*THE PROBLEM*
Return the text of every item below line for line, keeping it unchanged and leaving out the pictures.

*AVAILABLE DATA*

* * * * *

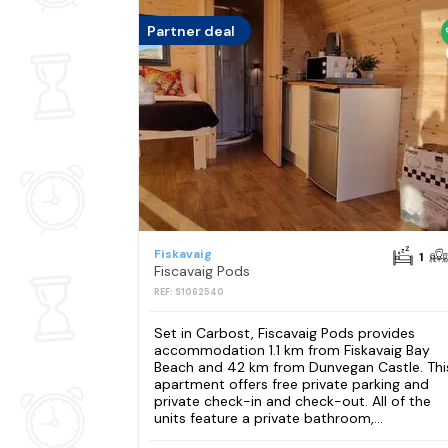
Partner deal
Fiskavaig
1
Fiscavaig Pods
REF: S1062540
Set in Carbost, Fiscavaig Pods provides
accommodation 1.1 km from Fiskavaig Bay
Beach and 42 km from Dunvegan Castle. Thi
apartment offers free private parking and
private check-in and check-out. All of the
units feature a private bathroom,...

* * * * *

*ANSWER SECTION*
Partner deal
Fiskavaig
1
Fiscavaig Pods
REF: S1062540
Set in Carbost, Fiscavaig Pods provides
accommodation 1.1 km from Fiskavaig Bay
Beach and 42 km from Dunvegan Castle. Thi
apartment offers free private parking and
private check-in and check-out. All of the
units feature a private bathroom,...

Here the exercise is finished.